→ What the task requires
All records, exactly as written, minus the pictures: copy them out.

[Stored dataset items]
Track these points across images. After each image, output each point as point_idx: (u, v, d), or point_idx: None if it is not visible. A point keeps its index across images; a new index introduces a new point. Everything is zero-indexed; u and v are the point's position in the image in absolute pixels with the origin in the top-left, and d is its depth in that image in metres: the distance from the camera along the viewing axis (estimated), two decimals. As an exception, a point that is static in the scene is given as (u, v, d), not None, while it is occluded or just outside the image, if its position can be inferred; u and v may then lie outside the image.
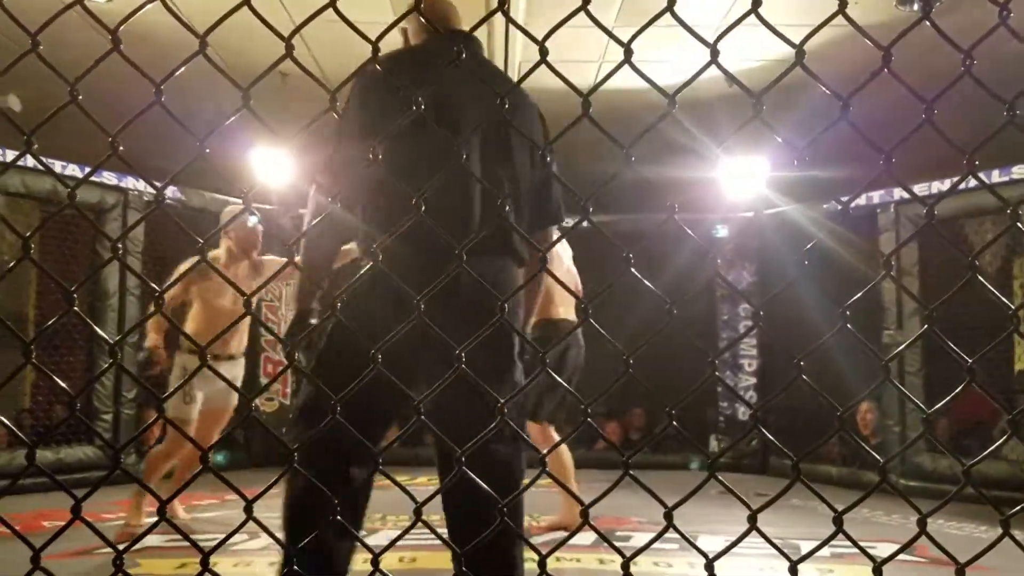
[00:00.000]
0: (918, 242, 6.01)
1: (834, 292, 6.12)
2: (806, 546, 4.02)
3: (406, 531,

→ Result of the exercise
Track these points across images. After each image, output each point as point_idx: (u, v, d), or point_idx: None if it is not visible. A point keeps its index across images; a new index introduces a new point. Everything is zero-indexed; u and v are the point's position in the image in absolute pixels with the origin in the top-left, and d is its depth in that image in metres: the distance from the camera along the viewing axis (estimated), two decimals. As an exception, a point that is static in the scene is given as (u, v, d), not None, while it is occluded or just outside the image, if its position can be inferred; u and v may then lie outside the image.
[00:00.000]
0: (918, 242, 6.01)
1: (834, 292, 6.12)
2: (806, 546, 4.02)
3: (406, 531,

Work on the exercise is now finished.